The records below hold a stretch from the line with "handbag: present [811,379,1018,588]" through the line with "ottoman: present [756,409,890,529]"; return exactly those lines, ends included, and nothing more.

Records for this exercise Start Marker

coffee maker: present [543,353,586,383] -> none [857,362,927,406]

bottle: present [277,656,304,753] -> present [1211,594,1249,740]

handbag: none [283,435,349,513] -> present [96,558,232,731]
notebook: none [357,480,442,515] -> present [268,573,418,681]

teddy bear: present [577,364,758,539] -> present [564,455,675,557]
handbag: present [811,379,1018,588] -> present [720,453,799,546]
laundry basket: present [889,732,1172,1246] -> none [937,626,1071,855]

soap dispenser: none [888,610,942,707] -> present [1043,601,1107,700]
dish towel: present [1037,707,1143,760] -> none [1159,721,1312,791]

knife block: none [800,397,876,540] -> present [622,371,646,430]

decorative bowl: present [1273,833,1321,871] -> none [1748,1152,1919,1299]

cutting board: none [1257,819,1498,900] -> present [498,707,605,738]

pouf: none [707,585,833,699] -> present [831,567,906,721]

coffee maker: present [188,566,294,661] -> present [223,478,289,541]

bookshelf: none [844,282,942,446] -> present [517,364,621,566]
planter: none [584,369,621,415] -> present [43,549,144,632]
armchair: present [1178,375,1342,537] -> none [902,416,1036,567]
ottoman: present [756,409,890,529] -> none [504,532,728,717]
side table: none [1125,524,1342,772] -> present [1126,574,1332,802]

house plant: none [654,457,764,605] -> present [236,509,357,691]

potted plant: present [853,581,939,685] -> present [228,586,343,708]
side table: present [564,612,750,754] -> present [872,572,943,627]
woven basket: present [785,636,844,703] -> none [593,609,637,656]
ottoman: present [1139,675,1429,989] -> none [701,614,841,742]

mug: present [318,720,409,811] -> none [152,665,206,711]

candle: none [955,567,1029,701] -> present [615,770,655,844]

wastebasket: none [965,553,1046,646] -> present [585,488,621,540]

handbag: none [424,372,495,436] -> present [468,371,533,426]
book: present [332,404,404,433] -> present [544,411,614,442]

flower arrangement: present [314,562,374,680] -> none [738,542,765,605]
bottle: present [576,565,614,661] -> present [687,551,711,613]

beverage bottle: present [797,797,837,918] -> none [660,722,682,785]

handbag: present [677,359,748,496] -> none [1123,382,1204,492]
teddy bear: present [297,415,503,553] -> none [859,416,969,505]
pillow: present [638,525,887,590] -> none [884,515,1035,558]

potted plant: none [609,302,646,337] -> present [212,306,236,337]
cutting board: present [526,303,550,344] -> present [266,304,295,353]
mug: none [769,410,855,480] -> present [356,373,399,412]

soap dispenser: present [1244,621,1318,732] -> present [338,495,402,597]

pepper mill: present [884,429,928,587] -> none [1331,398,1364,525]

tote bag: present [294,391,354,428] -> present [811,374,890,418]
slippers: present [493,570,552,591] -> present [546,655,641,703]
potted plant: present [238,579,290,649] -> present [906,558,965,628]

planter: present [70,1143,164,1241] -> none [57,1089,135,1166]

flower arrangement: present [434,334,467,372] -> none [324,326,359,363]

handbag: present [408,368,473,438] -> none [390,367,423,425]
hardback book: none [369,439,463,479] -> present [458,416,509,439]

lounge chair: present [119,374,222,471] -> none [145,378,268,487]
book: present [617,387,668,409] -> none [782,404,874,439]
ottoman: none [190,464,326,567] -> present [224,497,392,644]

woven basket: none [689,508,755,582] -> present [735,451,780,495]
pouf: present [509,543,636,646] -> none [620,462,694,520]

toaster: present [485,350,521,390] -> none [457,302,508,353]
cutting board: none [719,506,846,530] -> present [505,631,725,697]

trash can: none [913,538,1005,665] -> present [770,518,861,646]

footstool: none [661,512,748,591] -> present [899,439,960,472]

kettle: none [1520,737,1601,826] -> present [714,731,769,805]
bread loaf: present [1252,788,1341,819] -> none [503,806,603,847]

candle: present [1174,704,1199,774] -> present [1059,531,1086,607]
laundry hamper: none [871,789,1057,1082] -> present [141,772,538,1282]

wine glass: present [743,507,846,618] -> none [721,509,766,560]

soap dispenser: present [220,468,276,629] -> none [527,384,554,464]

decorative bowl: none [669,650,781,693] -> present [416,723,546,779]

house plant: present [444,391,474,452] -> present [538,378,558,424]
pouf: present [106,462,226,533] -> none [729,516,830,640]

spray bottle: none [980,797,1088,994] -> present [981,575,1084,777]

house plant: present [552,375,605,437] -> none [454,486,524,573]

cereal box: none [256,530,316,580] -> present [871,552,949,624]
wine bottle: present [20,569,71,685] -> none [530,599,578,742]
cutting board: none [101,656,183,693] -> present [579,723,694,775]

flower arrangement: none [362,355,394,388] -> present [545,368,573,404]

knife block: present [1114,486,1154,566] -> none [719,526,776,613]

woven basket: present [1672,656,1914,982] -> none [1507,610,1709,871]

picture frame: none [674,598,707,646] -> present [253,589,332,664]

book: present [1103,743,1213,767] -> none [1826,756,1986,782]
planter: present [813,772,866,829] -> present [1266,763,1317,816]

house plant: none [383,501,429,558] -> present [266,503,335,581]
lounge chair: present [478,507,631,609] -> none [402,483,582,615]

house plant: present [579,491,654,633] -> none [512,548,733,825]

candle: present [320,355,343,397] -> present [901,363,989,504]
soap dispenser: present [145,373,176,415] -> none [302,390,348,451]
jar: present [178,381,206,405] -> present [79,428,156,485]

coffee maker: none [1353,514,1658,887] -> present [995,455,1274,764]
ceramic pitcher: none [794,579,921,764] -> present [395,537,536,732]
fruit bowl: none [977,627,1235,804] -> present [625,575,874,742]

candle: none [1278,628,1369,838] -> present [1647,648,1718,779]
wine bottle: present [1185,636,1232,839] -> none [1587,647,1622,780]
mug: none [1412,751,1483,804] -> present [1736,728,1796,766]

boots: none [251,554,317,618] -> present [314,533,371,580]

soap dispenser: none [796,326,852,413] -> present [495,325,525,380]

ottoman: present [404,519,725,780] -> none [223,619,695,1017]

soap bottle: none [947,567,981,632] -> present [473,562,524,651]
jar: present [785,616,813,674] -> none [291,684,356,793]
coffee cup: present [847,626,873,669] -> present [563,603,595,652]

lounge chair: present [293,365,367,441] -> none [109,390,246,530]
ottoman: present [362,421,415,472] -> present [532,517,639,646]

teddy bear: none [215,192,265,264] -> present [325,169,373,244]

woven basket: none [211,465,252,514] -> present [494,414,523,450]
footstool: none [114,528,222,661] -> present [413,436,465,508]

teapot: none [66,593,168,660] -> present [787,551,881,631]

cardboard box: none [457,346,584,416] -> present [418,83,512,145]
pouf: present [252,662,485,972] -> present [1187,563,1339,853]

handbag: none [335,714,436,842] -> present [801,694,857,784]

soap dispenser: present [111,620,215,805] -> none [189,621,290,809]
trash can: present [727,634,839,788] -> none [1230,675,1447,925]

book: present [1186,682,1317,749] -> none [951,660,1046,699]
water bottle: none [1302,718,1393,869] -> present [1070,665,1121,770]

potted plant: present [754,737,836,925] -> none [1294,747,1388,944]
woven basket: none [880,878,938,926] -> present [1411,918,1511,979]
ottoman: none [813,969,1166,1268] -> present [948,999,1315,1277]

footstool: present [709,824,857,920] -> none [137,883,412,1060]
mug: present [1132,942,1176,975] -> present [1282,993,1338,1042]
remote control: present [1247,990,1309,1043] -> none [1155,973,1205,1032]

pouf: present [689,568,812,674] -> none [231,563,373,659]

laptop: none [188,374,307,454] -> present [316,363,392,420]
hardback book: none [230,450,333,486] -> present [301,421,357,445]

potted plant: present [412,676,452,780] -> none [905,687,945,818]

Records for this exercise End Marker

#### [Problem solution]
handbag: present [811,379,1018,588] -> present [720,453,799,546]
laundry basket: present [889,732,1172,1246] -> none [937,626,1071,855]

soap dispenser: none [888,610,942,707] -> present [1043,601,1107,700]
dish towel: present [1037,707,1143,760] -> none [1159,721,1312,791]

knife block: none [800,397,876,540] -> present [622,371,646,430]

decorative bowl: present [1273,833,1321,871] -> none [1748,1152,1919,1299]

cutting board: none [1257,819,1498,900] -> present [498,707,605,738]

pouf: none [707,585,833,699] -> present [831,567,906,721]

coffee maker: present [188,566,294,661] -> present [223,478,289,541]

bookshelf: none [844,282,942,446] -> present [517,364,621,566]
planter: none [584,369,621,415] -> present [43,549,144,632]
armchair: present [1178,375,1342,537] -> none [902,416,1036,567]
ottoman: present [756,409,890,529] -> none [504,532,728,717]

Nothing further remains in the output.